The U.S. biathlon team, for instance, boycotted the final World Cup of the winter season, held March 20-25 in Tyumen, Russia, citing in particular the doping issue. The point of this statement was — what, exactly? To embarrass the Russians, who have a long memory?

In Tyumen, the French star Martin Fourcade won two of the three men’s events there. 

Keep in mind that the very same Fourcade, a winter sports star, had just days before been named president of the Paris Summer Olympics 2024 athletes’ commission.

For his part, Lalovic — who is also a member of the World Anti-Doping Agency foundation board — in an interview in early March with the website Inside the Games called for negotiations to help see Russia reinstated by both WADA and by the track and field federation IAAF.

IOC executive board members typically do not freelance with such statements; the IOC leadership almost surely feels exactly the same way.

Over the weekend Lalovic was in Iowa, of all places. He had some further important things to say. But they need to be placed in context.

On Friday, the U.S. Treasury Department announced sanctions against, among others, seven Russian billionaires, one of whom is the son of a former Putin judo sparring partner. Meanwhile, the Americans and Russian governments have been expelling dozens of each other’s diplomats; the Russians couldn’t get visas to come to Iowa. 

As a backdrop: when the IOC president was at the White House last summer for a meeting with President Trump that meeting did not go well. 

So Lalovic was in Iowa City, Iowa, for the 2018 men’s freestyle World Cup, essentially the annual international dual meet championship, featuring eight top wrestling nations. There he issued a statement that said, and absolutely you should read between the lines: 

“Like many federations we face problems with countries allowing their politics to interfere with competition. For wrestling, this problem has been visible among our stakeholders. No longer can we allow political problems to enter the field of play. We must fight against any opponent of our sport community with all the means we have.”

It may or may not be so, as USA Wrestling noted in a statement, that the Russian wrestlers waited until time was getting short to apply for their visas.

Doesn’t matter.

What matters, instead, is the perception, and 100 percent those optics are not good for the United States, which is what Lalovic is saying.

The United States invited the world to this meet. 

Whatever the reason, the Russians didn’t make it. India and Mongolia came instead. 

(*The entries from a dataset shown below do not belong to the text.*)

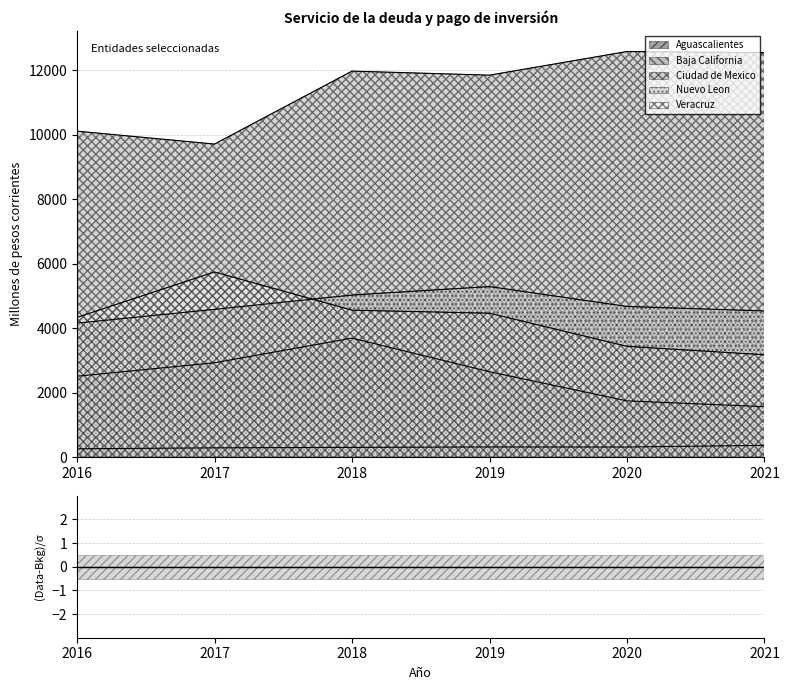

What is the difference between the highest and lowest values at 2021?

12179.2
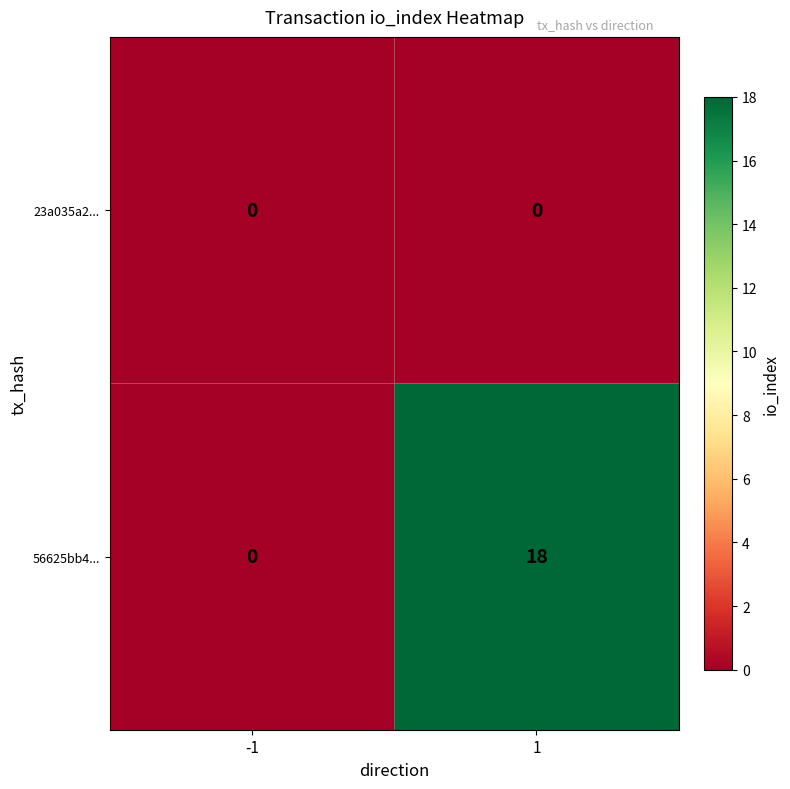

Count the number of data series in this chart.

2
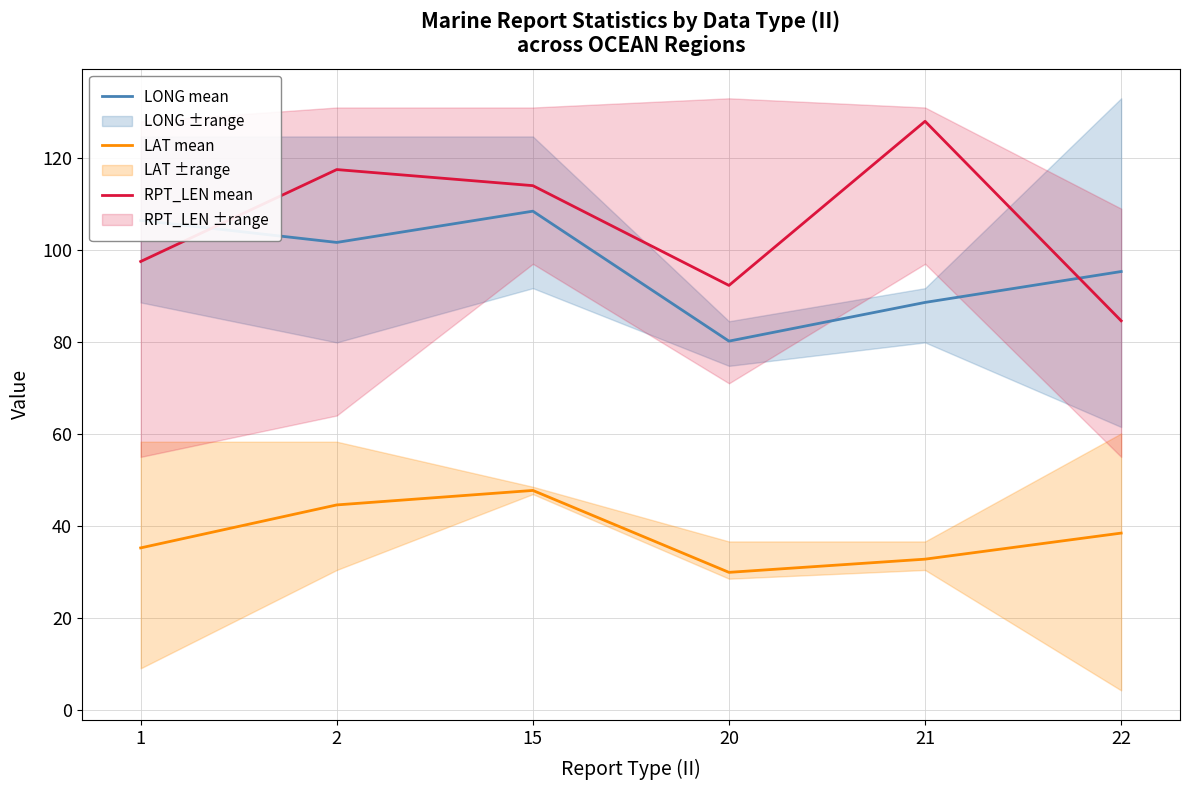

At which label is LONG mean closest to 94?

22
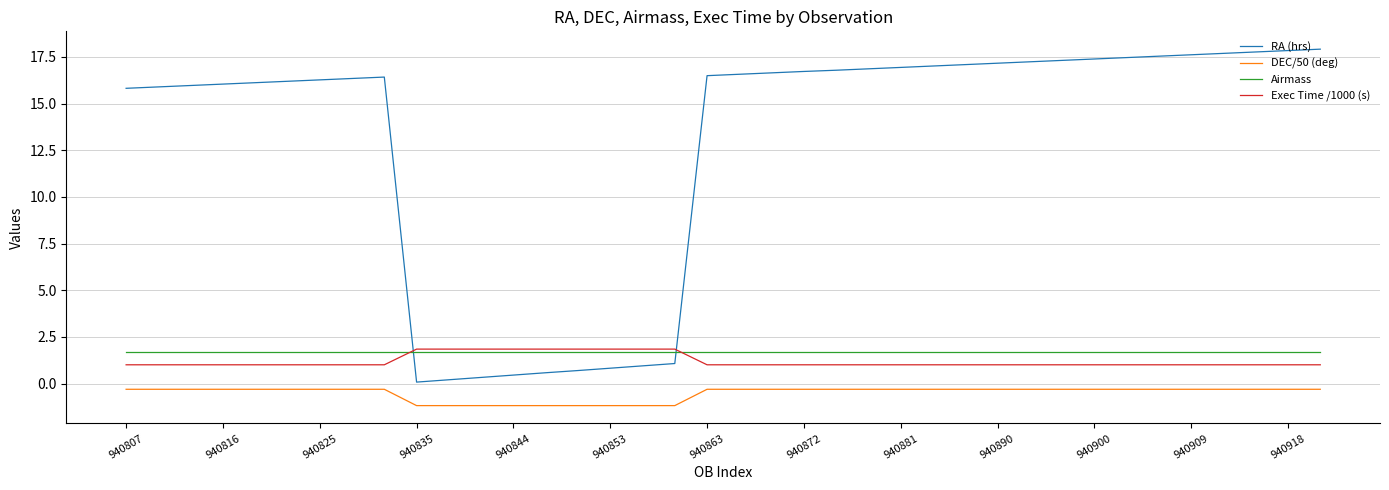

What is the maximum value shown in the chart?

17.9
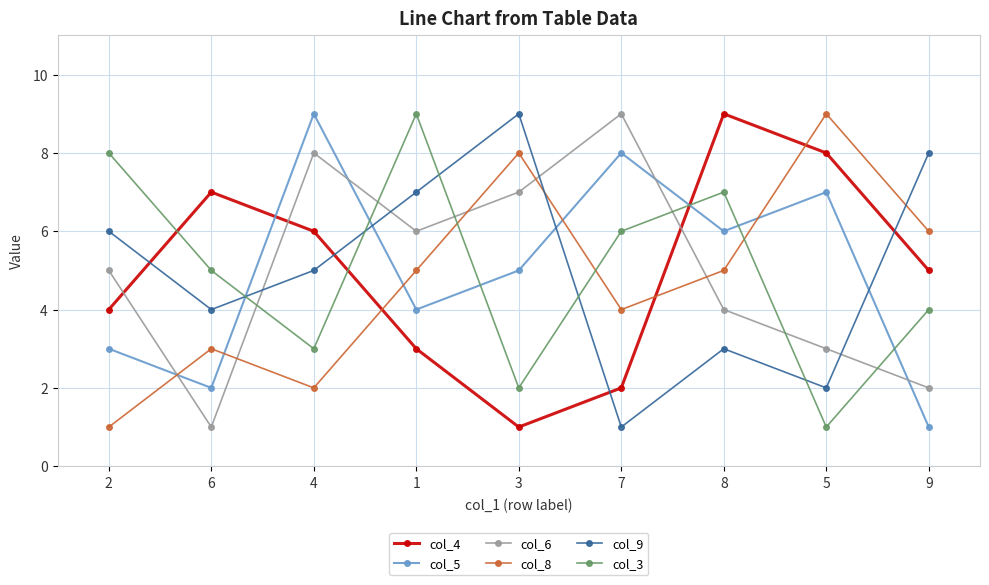

What is the total value across all series at 6?

22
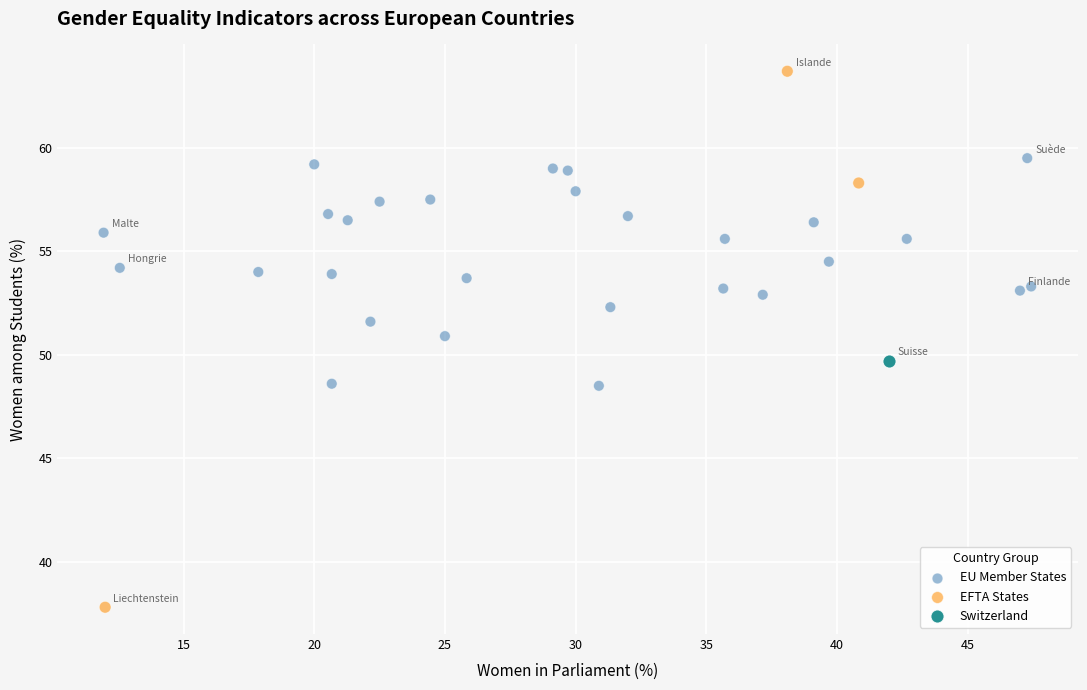

What are all the series names shown in the legend?

EU Member States, EFTA States, Switzerland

India and the United States greeting at the start of the Iowa City meet // Tony Rotundo / UWW 

India and the United States greeting at the start of the Iowa City meet // Tony Rotundo / UWW 

When you invite guests to your house, that’s a matter of profound hospitality, particularly in Olympic circles, and just like the Americans snubbing the Russians in biathlon in Tyumen, for the Russians not being able to make it to Iowa for wrestling amounts to two sides of the same coin: completely, totally disrespectful. 

Visas, politics, diplomacy, embassy staffing levels, allegations of poisoned spies in Britain, whatever — none of it matters.

“If every international political conflict is transferred to the field of play,” Lalovic went on in his statement, “and we fail to respond, then all of sport would be in jeopardy. Every nation and every sport on the Olympic program must respect the Olympic charter and the nature of their sport in general.

“We will never allow any disrespect to our nations, nor will the IOC.”

The statement goes on to say, in that fascinating way that such statements have of leaving some of the really juicy stuff for the very end:

“United World Wrestling is reviewing all host cities and national federations to ensure they have no outstanding political disputes which might conflict with the idea of open and fair competition. Also, nations who do not allow for entrance of other nations will not be considered for hosting future events.”

What in that says U-S-A! U-S-A! 

Hint:

Listen to Nenad Lalovic, who is a rising star in Olympic circles. He tells it straight up. That’s good for everyone to understand. 

Especially a considerable number of Americans, because a reality check about what’s what right about now would serve a lot of people a lot of good.